_Entries provided_:
···

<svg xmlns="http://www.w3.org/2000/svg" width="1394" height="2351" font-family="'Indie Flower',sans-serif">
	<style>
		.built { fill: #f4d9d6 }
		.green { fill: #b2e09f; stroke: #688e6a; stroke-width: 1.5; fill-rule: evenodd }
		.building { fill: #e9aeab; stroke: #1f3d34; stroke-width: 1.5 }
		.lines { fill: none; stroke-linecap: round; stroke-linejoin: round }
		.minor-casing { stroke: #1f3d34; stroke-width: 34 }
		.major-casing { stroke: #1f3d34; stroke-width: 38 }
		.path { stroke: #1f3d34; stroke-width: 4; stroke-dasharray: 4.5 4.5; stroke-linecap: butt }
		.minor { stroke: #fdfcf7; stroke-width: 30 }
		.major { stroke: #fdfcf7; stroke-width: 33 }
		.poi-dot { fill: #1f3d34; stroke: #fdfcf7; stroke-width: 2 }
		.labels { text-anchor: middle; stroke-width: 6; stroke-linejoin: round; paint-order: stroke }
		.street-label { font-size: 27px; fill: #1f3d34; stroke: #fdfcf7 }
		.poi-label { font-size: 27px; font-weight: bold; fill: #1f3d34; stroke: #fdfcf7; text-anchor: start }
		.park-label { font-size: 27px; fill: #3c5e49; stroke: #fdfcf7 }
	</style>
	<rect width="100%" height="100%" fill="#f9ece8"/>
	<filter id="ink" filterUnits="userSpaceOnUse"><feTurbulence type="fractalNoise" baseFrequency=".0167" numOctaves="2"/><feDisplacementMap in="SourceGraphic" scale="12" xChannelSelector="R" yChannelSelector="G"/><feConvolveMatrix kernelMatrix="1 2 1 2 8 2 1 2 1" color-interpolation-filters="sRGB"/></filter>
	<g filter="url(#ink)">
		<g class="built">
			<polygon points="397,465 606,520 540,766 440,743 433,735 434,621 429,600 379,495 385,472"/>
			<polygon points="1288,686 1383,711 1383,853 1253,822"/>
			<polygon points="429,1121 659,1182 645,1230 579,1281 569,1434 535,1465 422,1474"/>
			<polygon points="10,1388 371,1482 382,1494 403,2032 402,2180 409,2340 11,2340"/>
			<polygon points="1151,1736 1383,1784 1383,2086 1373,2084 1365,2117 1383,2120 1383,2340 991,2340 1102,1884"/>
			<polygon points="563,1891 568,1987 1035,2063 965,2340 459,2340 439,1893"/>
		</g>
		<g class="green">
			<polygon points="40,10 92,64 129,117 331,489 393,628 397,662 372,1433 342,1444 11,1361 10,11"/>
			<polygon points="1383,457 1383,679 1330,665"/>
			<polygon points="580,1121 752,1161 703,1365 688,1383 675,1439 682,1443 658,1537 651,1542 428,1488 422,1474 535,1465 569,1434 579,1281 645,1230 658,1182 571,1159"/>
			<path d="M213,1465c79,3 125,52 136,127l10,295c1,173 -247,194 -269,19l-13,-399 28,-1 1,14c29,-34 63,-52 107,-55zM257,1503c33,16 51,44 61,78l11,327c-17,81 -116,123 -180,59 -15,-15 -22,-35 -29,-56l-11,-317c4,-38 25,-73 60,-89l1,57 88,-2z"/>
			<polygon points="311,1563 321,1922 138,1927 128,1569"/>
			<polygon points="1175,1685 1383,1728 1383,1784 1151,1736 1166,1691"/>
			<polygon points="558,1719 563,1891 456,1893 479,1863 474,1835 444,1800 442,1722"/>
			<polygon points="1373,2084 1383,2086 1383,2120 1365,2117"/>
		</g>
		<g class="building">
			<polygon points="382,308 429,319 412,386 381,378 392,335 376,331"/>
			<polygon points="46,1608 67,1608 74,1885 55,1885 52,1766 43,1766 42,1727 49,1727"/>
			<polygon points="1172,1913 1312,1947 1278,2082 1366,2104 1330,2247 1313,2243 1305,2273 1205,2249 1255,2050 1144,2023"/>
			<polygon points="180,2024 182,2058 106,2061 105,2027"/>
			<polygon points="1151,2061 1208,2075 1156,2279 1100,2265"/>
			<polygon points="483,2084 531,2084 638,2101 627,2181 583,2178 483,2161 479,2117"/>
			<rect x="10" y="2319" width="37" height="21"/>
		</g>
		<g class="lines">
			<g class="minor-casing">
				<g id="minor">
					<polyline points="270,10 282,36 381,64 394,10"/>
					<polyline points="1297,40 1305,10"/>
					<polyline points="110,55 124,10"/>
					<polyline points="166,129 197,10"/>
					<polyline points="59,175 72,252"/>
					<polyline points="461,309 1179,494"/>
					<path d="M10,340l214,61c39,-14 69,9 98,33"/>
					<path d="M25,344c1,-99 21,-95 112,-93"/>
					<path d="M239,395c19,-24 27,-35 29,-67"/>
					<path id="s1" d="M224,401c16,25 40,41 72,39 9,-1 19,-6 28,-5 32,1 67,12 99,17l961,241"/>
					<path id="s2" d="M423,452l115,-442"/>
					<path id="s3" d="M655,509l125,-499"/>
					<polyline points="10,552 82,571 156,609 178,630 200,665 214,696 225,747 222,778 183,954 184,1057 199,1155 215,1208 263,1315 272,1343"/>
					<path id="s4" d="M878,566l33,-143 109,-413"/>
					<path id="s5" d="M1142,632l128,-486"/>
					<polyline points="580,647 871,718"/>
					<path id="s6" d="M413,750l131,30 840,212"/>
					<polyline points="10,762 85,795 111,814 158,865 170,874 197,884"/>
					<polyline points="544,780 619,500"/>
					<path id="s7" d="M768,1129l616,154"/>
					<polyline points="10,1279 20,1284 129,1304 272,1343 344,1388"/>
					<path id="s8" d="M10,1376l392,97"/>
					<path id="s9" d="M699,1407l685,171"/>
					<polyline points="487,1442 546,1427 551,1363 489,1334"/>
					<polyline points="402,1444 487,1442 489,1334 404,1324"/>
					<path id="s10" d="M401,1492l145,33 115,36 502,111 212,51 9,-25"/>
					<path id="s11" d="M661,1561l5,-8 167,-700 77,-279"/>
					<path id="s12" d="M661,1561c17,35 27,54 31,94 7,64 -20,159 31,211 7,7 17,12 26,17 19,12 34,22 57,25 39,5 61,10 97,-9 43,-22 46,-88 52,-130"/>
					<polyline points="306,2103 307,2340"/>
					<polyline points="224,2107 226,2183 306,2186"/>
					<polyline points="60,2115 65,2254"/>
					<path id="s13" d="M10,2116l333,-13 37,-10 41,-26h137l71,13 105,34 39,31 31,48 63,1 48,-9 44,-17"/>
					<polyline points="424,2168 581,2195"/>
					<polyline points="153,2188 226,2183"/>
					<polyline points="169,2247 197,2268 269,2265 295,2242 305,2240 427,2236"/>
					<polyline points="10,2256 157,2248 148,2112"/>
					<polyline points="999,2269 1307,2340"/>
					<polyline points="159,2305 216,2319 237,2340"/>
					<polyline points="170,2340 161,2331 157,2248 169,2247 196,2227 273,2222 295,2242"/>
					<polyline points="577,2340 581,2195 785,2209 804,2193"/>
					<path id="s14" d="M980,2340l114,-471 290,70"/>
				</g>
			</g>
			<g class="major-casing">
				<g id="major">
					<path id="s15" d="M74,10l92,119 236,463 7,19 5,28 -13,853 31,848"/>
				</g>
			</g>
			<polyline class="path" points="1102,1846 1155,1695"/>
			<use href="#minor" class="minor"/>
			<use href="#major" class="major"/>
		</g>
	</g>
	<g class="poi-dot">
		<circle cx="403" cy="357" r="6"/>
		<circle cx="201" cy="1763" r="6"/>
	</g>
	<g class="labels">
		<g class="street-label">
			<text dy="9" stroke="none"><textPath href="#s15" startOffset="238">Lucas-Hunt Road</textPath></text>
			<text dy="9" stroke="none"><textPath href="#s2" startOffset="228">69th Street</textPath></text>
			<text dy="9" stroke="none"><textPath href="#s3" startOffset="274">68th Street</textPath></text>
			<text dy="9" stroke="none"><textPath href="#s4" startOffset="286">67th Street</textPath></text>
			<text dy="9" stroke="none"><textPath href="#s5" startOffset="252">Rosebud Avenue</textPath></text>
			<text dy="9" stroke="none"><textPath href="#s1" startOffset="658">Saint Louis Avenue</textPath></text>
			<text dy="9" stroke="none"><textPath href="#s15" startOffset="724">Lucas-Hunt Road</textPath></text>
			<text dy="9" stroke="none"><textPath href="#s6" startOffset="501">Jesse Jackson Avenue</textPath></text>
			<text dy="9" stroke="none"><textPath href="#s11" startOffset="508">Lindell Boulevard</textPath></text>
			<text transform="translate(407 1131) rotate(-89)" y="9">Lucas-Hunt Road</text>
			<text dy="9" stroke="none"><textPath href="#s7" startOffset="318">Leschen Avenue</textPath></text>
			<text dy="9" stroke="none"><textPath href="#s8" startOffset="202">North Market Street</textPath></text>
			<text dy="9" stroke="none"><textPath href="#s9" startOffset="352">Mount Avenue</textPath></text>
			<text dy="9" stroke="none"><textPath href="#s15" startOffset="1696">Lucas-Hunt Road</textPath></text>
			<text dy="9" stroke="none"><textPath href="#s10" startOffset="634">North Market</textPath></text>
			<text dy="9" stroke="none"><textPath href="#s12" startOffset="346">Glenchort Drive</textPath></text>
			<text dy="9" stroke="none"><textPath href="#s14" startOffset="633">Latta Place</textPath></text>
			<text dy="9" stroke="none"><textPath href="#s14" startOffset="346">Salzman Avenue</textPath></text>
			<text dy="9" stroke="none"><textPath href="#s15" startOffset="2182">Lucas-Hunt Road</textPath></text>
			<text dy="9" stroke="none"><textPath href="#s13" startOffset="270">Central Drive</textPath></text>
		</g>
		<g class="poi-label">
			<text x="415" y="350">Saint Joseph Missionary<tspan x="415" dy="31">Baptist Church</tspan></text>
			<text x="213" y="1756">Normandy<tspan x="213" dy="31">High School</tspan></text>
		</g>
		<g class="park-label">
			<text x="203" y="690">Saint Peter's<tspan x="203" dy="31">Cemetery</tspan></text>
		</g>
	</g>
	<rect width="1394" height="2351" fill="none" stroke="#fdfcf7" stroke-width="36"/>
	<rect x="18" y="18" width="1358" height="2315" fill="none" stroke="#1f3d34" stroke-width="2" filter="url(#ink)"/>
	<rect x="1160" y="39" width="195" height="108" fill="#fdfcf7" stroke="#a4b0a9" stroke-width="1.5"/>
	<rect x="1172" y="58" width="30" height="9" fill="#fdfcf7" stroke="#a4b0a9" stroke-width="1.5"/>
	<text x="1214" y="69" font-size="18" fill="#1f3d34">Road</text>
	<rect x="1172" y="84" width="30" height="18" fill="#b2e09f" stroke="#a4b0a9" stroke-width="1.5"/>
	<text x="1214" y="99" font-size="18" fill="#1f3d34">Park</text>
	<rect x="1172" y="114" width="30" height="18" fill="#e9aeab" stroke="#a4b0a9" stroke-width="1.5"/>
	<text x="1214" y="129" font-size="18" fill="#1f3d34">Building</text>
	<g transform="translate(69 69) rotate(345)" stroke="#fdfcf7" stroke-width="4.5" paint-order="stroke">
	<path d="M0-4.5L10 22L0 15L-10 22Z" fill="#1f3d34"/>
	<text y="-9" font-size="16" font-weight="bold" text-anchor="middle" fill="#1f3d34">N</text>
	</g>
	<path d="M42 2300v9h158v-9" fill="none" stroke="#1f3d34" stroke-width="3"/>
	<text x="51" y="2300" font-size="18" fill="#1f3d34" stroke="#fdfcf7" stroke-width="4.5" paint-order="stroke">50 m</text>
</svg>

···

_Exercise brief_:
Produce a word-for-word copy of everything above from the line holding "#fdfcf7; stroke-width: 2" down to the line holding "middle; stroke-width: 6;", with both of those lines kept.

_Exercise answer_:
		.poi-dot { fill: #1f3d34; stroke: #fdfcf7; stroke-width: 2 }
		.labels { text-anchor: middle; stroke-width: 6; stroke-linejoin: round; paint-order: stroke }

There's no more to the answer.